The Christian Coalition on Geritol?

by Dan Quinn

Young people have been turning away in larger numbers from the extremism, hate and intolerance of the religious right in recent years. In 2008, for example, polling showed that Barack Obama doubled his support among young evangelicals compared to John Kerry’s performance with the same group in the 2004 presidential election. From a New York Times article shortly after the 2008 election:

“There is definitely a generational division,” said David P. Gushee, professor of Christian ethics at Mercer University and author of “The Future of Faith in American Politics: The Public Witness of the Evangelical Center.”

“Young evangelicals,” Dr. Gushee said, are “attracted to a broader agenda” beyond abortion and homosexuality, that includes the environment, poverty, human rights and torture.

Now religious-right pooh-bah Ralph Reed, former head of Pat Robertson’s Christian Coalition, says young people will become conservatives as they get older. The chairman of the newish Faith & Freedom Coalition, which seeks to unite tea party and religious-right activists, says time is on the religious right’s side:

“There are three things that will happen that will make them far more receptive to the conservative values of faith,” Reed said. “No. 1, they’re going to get a job — we hope,” he said. “They’re going to start paying taxes and they’re going to be supporting public services.

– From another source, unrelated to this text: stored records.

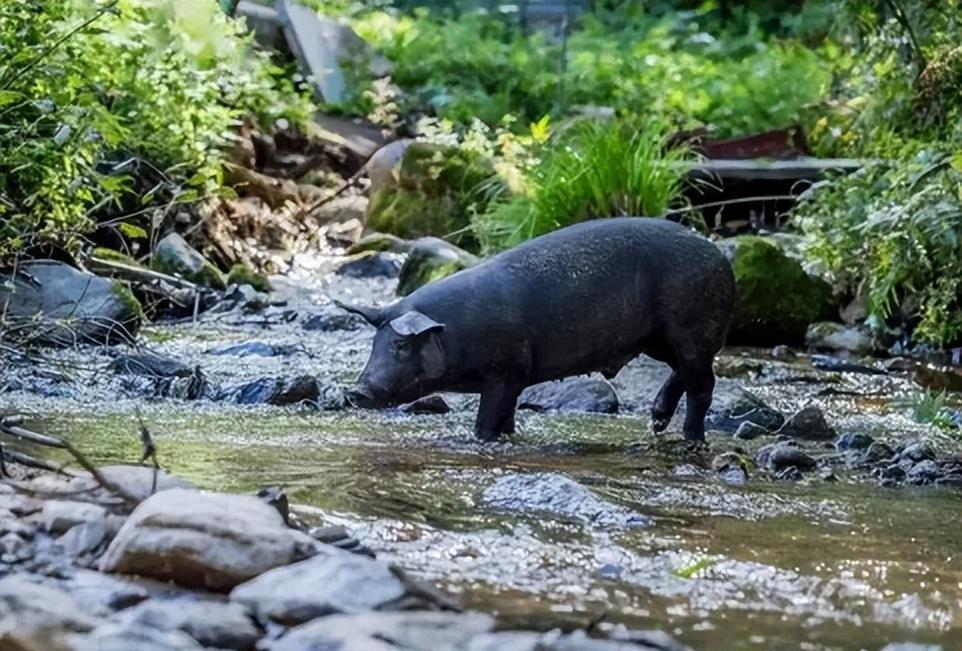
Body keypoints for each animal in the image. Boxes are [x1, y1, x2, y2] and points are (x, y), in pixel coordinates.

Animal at [338, 219, 736, 444]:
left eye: (402, 345)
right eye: (375, 343)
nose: (356, 392)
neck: (457, 331)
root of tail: (720, 257)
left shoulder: (505, 370)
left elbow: (488, 419)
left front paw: (482, 440)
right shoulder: (515, 378)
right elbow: (507, 417)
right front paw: (508, 435)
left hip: (692, 325)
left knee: (703, 383)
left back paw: (692, 441)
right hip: (656, 339)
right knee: (683, 371)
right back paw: (657, 422)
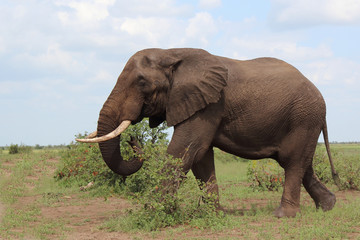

Secondly they’re going to get married, and thirdly, they’re going to have children.”

Reed said it was “empirical fact” and “not a value judgement or a moral judgement” that the squarification of the millenials will boost the ranks of evangelical conservatives.

“If people are employed and they’re married and they have children, it’s game, set, match,” he said. “They’re going to be more conservative.”

Time will tell, but it seems unlikely that young people alienated by an obsession with promoting discrimination and hatred against gay people, turning back the clock on women’s access to contraception and other reproductive health care, and rejecting established science on everything from evolution to climate change will find their way into Reed’s camp.

Talking Points Memo describes what Faith and Freedom Coalition events, like the conference that began Thursday in Washington, D.C., often look like:

FFC meetings are held all over the country and share something in common with tea party rallies and evangelical gatherings: They’re typically devoid of young people. The crowd at Thursday’s kickoff event skewed middle-aged.

Reed calls FFC “the Christian Coalition on steroids.” But perhaps a better description might be “the Christian Coalition on Geritol.”